WHAT THE EXERCISE ASKS:
Copy every record exactly.
START EXTRACTED INFORMATION
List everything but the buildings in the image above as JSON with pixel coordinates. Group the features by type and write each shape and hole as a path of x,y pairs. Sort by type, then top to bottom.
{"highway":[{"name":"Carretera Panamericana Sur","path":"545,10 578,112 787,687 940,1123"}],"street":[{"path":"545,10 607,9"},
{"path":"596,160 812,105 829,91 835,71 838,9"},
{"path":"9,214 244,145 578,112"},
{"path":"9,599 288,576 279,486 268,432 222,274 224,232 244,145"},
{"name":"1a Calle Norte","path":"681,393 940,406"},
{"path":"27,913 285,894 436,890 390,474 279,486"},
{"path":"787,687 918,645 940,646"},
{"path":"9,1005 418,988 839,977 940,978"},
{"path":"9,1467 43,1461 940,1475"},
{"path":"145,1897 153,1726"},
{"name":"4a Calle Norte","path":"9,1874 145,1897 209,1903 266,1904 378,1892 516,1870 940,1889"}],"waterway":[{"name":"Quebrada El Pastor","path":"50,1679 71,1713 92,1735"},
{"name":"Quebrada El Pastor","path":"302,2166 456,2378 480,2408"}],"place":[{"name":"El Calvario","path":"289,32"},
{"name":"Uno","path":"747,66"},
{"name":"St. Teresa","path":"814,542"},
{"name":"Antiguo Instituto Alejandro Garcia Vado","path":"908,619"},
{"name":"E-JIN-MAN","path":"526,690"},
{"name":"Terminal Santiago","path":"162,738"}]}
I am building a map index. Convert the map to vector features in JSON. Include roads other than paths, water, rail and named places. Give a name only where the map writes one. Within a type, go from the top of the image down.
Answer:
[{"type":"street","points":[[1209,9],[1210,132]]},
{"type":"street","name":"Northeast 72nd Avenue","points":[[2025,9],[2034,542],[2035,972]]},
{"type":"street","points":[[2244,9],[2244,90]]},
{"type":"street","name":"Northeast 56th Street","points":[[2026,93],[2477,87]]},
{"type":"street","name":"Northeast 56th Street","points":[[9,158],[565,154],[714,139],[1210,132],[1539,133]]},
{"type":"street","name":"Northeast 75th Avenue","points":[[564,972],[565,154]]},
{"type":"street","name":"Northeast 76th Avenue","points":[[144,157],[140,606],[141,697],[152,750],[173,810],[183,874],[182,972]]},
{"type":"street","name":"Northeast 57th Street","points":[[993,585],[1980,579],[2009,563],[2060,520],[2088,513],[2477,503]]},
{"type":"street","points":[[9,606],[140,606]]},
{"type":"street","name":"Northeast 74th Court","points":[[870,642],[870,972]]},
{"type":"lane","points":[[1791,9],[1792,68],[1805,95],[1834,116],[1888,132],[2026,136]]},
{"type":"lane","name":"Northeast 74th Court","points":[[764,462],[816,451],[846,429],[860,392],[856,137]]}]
END EXTRACTED INFORMATION
OUTPUT BELOW:
List everything but the buildings in the image above as JSON with pixel coordinates. Group the features by type and write each shape and hole as a path of x,y pairs. Sort by type, then top to bottom.
{"highway":[{"name":"Carretera Panamericana Sur","path":"545,10 578,112 787,687 940,1123"}],"street":[{"path":"545,10 607,9"},
{"path":"596,160 812,105 829,91 835,71 838,9"},
{"path":"9,214 244,145 578,112"},
{"path":"9,599 288,576 279,486 268,432 222,274 224,232 244,145"},
{"name":"1a Calle Norte","path":"681,393 940,406"},
{"path":"27,913 285,894 436,890 390,474 279,486"},
{"path":"787,687 918,645 940,646"},
{"path":"9,1005 418,988 839,977 940,978"},
{"path":"9,1467 43,1461 940,1475"},
{"path":"145,1897 153,1726"},
{"name":"4a Calle Norte","path":"9,1874 145,1897 209,1903 266,1904 378,1892 516,1870 940,1889"}],"waterway":[{"name":"Quebrada El Pastor","path":"50,1679 71,1713 92,1735"},
{"name":"Quebrada El Pastor","path":"302,2166 456,2378 480,2408"}],"place":[{"name":"El Calvario","path":"289,32"},
{"name":"Uno","path":"747,66"},
{"name":"St. Teresa","path":"814,542"},
{"name":"Antiguo Instituto Alejandro Garcia Vado","path":"908,619"},
{"name":"E-JIN-MAN","path":"526,690"},
{"name":"Terminal Santiago","path":"162,738"}]}
I am building a map index. Convert the map to vector features in JSON. Include roads other than paths, water, rail and named places. Give a name only where the map writes one. Within a type, go from the top of the image down.
Answer:
[{"type":"street","points":[[1209,9],[1210,132]]},
{"type":"street","name":"Northeast 72nd Avenue","points":[[2025,9],[2034,542],[2035,972]]},
{"type":"street","points":[[2244,9],[2244,90]]},
{"type":"street","name":"Northeast 56th Street","points":[[2026,93],[2477,87]]},
{"type":"street","name":"Northeast 56th Street","points":[[9,158],[565,154],[714,139],[1210,132],[1539,133]]},
{"type":"street","name":"Northeast 75th Avenue","points":[[564,972],[565,154]]},
{"type":"street","name":"Northeast 76th Avenue","points":[[144,157],[140,606],[141,697],[152,750],[173,810],[183,874],[182,972]]},
{"type":"street","name":"Northeast 57th Street","points":[[993,585],[1980,579],[2009,563],[2060,520],[2088,513],[2477,503]]},
{"type":"street","points":[[9,606],[140,606]]},
{"type":"street","name":"Northeast 74th Court","points":[[870,642],[870,972]]},
{"type":"lane","points":[[1791,9],[1792,68],[1805,95],[1834,116],[1888,132],[2026,136]]},
{"type":"lane","name":"Northeast 74th Court","points":[[764,462],[816,451],[846,429],[860,392],[856,137]]}]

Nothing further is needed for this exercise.